The Grand Salon once had wood paneling installed
and a drop ceiling put in place under the faux wood beams when
it was used as the corporate offices of the Georgia Theatre Company.
This type of make-over never happened in the Grand Salon although
the room was used as the offices for the Georgia Theater Company
along with the Spanish Room on the other side of the Arcade. John
McCall verifies my remembrance that the paneling was only installed
in one place, along with a drop-ceiling and cheap carpeting. That
location was the entranceway of the Spanish Room. I know about
that installation very well as I was the one that used a back
hoe to scrape the glue and foam backing of that terribly cheap
carpeting off the tile floor of that area. I worked in that area
for many hours as it was very hard work!
It is true the original chandeliers and the stained-glass skylight were removed in an effort to make the room more utilitarian in nature. The chandeliers were lost, but the skylight is the original item.

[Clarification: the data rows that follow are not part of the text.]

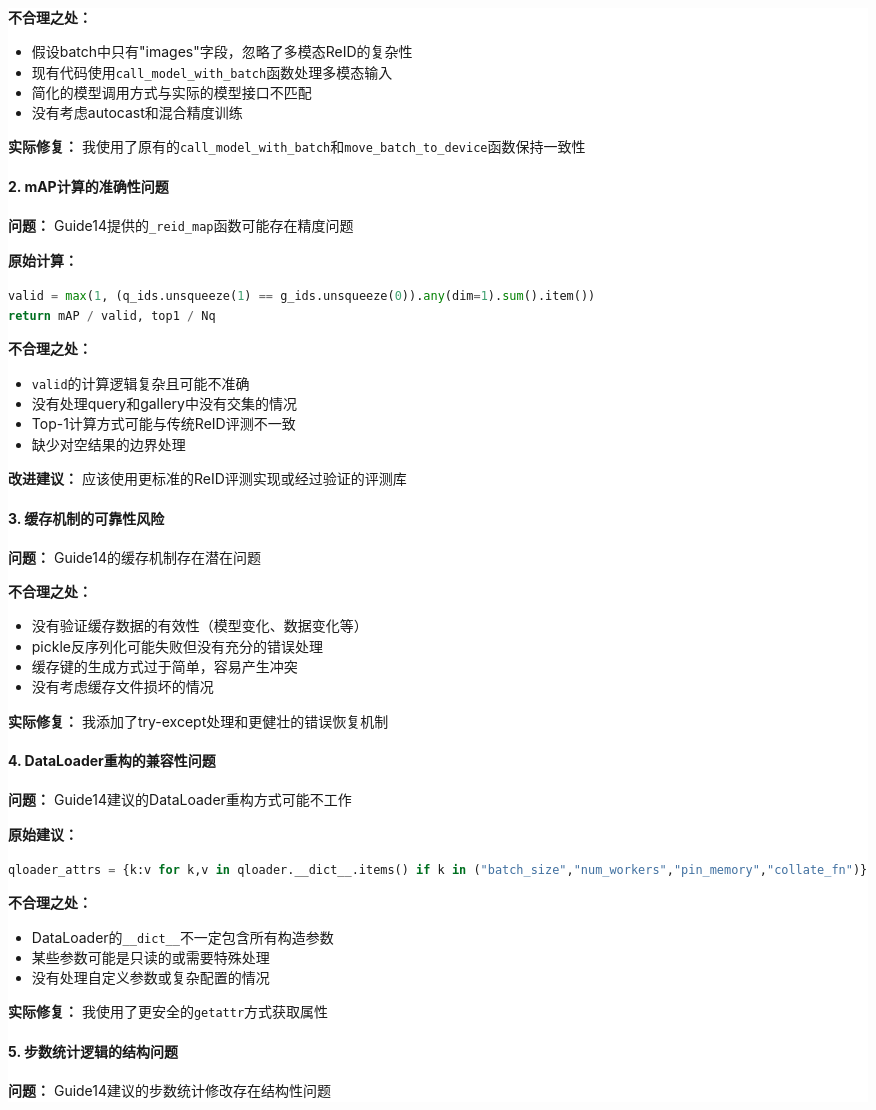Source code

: **不合理之处：**
- 假设batch中只有"images"字段，忽略了多模态ReID的复杂性
- 现有代码使用`call_model_with_batch`函数处理多模态输入
- 简化的模型调用方式与实际的模型接口不匹配
- 没有考虑autocast和混合精度训练

**实际修复：** 我使用了原有的`call_model_with_batch`和`move_batch_to_device`函数保持一致性

#### 2. **mAP计算的准确性问题**

**问题：** Guide14提供的`_reid_map`函数可能存在精度问题

**原始计算：**
```python
valid = max(1, (q_ids.unsqueeze(1) == g_ids.unsqueeze(0)).any(dim=1).sum().item())
return mAP / valid, top1 / Nq
```

**不合理之处：**
- `valid`的计算逻辑复杂且可能不准确
- 没有处理query和gallery中没有交集的情况
- Top-1计算方式可能与传统ReID评测不一致
- 缺少对空结果的边界处理

**改进建议：** 应该使用更标准的ReID评测实现或经过验证的评测库

#### 3. **缓存机制的可靠性风险**

**问题：** Guide14的缓存机制存在潜在问题

**不合理之处：**
- 没有验证缓存数据的有效性（模型变化、数据变化等）
- pickle反序列化可能失败但没有充分的错误处理
- 缓存键的生成方式过于简单，容易产生冲突
- 没有考虑缓存文件损坏的情况

**实际修复：** 我添加了try-except处理和更健壮的错误恢复机制

#### 4. **DataLoader重构的兼容性问题**

**问题：** Guide14建议的DataLoader重构方式可能不工作

**原始建议：**
```python
qloader_attrs = {k:v for k,v in qloader.__dict__.items() if k in ("batch_size","num_workers","pin_memory","collate_fn")}
```

**不合理之处：**
- DataLoader的`__dict__`不一定包含所有构造参数
- 某些参数可能是只读的或需要特殊处理
- 没有处理自定义参数或复杂配置的情况

**实际修复：** 我使用了更安全的`getattr`方式获取属性

#### 5. **步数统计逻辑的结构问题**

**问题：** Guide14建议的步数统计修改存在结构性问题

The original seats in the balcony have been replaced.When the larger seats were replaced in the 1980s with exact replicas of the originals. I was in the Fox several times while the building was closed for a month's time to the public while the orchestra level seats were replaced. All of the replacment work was done on the orchestra level. The floor had to be partially removed and reformed so the seats would be in the correct position on the floor, which is why the Fox was shut down for so long. I do remember the upstairs seats were reupholstered and new padding installed to match the new appearance of the new seats. I watched some of the work that was done as people would work on one section of seats at a time, dismantling the seat bottom and backs, removing the old fabric and padding, then fitting the new material to the seat. Because it was very labor intensive, it took quite some time to replace the upholstry on every seat.
In 1978, the Fox purchased some rows of seating from the Loew's
Grand prior to its demolition. 52 seats were added to the very
rear of the Gallery seating and can easily be distinguished from
the original seats by their location and their non-ornate steel end
caps instead of the ornate cast iron end caps used on all the other
seats in the Fox. Since that time, more seats were added to further
expand the Fox's seating compliment. There seat could readily be
identified by their plain metal sides.
The pattern on the upholstery of the auditorium
seats had to be carefully researched for it to match the original
pattern. Fortunately, pieces of the original material survived
in fragments inside the balcony seats that was sufficient to replicate
the pattern.
This is utterly false as the balcony seats still had their 1929
upholstery on them, albeit in rough condition and in need of
replacement.
With that said, other pieces of furniture in the Fox has been reupholstered over the years and the preservation staff of the Fox has had to do extensive research in order to return the furniture to a condition as close to its 1929 state as possible. This was done with the aid of black and white photos taken just prior to the opening of the building. Some of this furniture had been previously reupholstered over the years. When it was take apart after the Fox was saved, fragments of the original upholstery was found inside some of the furniture. Other deductions about upholstery were based on the other items in the same room such as other furniture, wall paint, and carpeting.
Over the years the Fox has gained a few furniture pieces that were originally in other Atlanta theaters. When those items were restored, the environment they were going to be put in along with any existing upholstered furninture for that area influenced how the piece was restored.